Doctor’s Note: Coronavirus myths and misconceptions

A doctor explains why drinking alcohol and hot liquids will not kill the coronavirus or slow down the infection.

Doctor''s note - coronavirus myths
Laboratory technicians from Mount Kenya University produce hand sanitiser gel from locally-produced alcohol in response to the scarcity of such products [AP Photo/John Muchucha]

With every global crisis comes an onslaught of conjecture and conspiracy theories, and coronavirus is no different. Here are five of the more common myths and misconceptions, and the reasons that they do not stack up scientifically.

1) Drinking water frequently will help to clear the virus from your throat and prevent it from going to your lungs

This is one I have seen doing the rounds a great deal recently.
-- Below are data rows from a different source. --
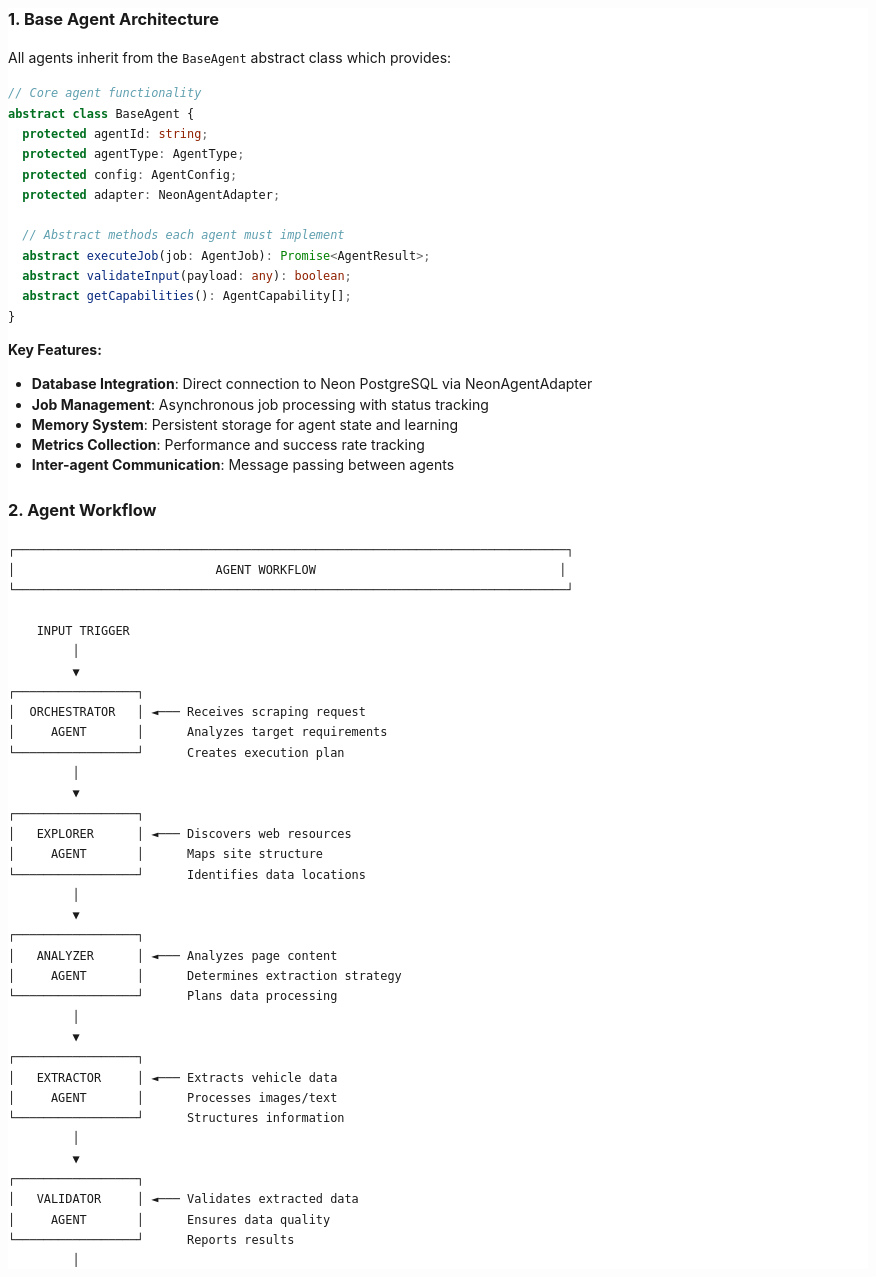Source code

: ### 1. Base Agent Architecture

All agents inherit from the `BaseAgent` abstract class which provides:

```typescript
// Core agent functionality
abstract class BaseAgent {
  protected agentId: string;
  protected agentType: AgentType;
  protected config: AgentConfig;
  protected adapter: NeonAgentAdapter;
  
  // Abstract methods each agent must implement
  abstract executeJob(job: AgentJob): Promise<AgentResult>;
  abstract validateInput(payload: any): boolean;
  abstract getCapabilities(): AgentCapability[];
}
```

**Key Features:**
- **Database Integration**: Direct connection to Neon PostgreSQL via NeonAgentAdapter
- **Job Management**: Asynchronous job processing with status tracking
- **Memory System**: Persistent storage for agent state and learning
- **Metrics Collection**: Performance and success rate tracking
- **Inter-agent Communication**: Message passing between agents

### 2. Agent Workflow

```
┌─────────────────────────────────────────────────────────────────────────────┐
│                            AGENT WORKFLOW                                  │
└─────────────────────────────────────────────────────────────────────────────┘

    INPUT TRIGGER
         │
         ▼
┌─────────────────┐
│  ORCHESTRATOR   │ ◄─── Receives scraping request
│     AGENT       │      Analyzes target requirements  
└─────────────────┘      Creates execution plan
         │
         ▼
┌─────────────────┐
│   EXPLORER      │ ◄─── Discovers web resources
│     AGENT       │      Maps site structure
└─────────────────┘      Identifies data locations
         │
         ▼
┌─────────────────┐
│   ANALYZER      │ ◄─── Analyzes page content
│     AGENT       │      Determines extraction strategy
└─────────────────┘      Plans data processing
         │
         ▼
┌─────────────────┐
│   EXTRACTOR     │ ◄─── Extracts vehicle data
│     AGENT       │      Processes images/text
└─────────────────┘      Structures information
         │
         ▼
┌─────────────────┐
│   VALIDATOR     │ ◄─── Validates extracted data
│     AGENT       │      Ensures data quality
└─────────────────┘      Reports results
         │
```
While it is important to stay hydrated during any viral illness, drinking water will not have any effect on whether you catch it or how severe your symptoms will be.

Coronavirus is spread through respiratory droplets when someone coughs or sneezes, or when you touch a contaminated surface and then touch your face.

The viral particles travel via your eyes, nose and mouth down your airways where they then cause infection. Even if drinking could make a difference, the virus has already entered your system and started to cause illness.

2) Drinking alcohol kills coronavirus

This is one of the more dangerous myths that I have come across recently, and one that has sadly contributed to the deaths of several people in Iran.

It was reported that more than 50 people have died and hundreds more were hospitalised after consuming toxic, bootleg alcohol, believing it would cure coronavirus.

Coronavirus is killed by anything that contains at least 60 percent ethyl alcohol or 70 percent isopropyl alcohol. These are used as ingredients for hand washes and hand sanitisers.

Drinking them will not get rid of the virus and could be harmful if consumed in excessive quantities. Drinking other types of industrial-strength alcohol could be fatal.

3) The flu vaccine will protect you against coronavirus

Coronaviruses and flu (which is caused by a different family of viruses to COVID-19) are all viruses that cause respiratory infections.

Some of the symptoms also overlap, such as fever, cough, headache, aches and pains, and generally feeling weak and unwell.

However, because they are different families of virus, the flu vaccine, which protects against influenza, will not have any effect on coronavirus as far as we know.

Many scientists are currently working to find a potential vaccine for coronavirus, but it is likely to be several months, if not a year, before we are close to having something we can use.

4) Pets can catch and spread coronavirus*

Humans do not seem to be the only ones susceptible to this disease. Many people have been isolating or even getting rid of their pets because of the fear that they may spread the infection.

There is no evidence that domestic pets, such as cats and dogs, can contract or spread this particular coronavirus.

However, it is sensible to wash your hands when petting your animals and try not to kiss them, just in case they have virus particles on their skin or fur.

5) Eating and drinking hot things will kill it

OK, so this one is partially true, but still a bit misleading. We do know that heat can inactivate coronaviruses (so heating to high temperatures is used to decontaminate medical products, for example). However, this does not work in humans.

Having warm drinks can soothe the throat if it is sore. However, drinking or eating hot things will not significantly reduce your chances of picking up coronavirus, or slow it down once you have caught it.

That also applies to taking hot baths. You are much more likely to cause yourself a nasty burn than prevent any illness.

*Update: On April 6, 2020 it was reported that a four-year-old Malayan tiger at the Bronx Zoo in New York had tested positive for the coronavirus. More information about whether animals, including pets, can carry the disease will follow.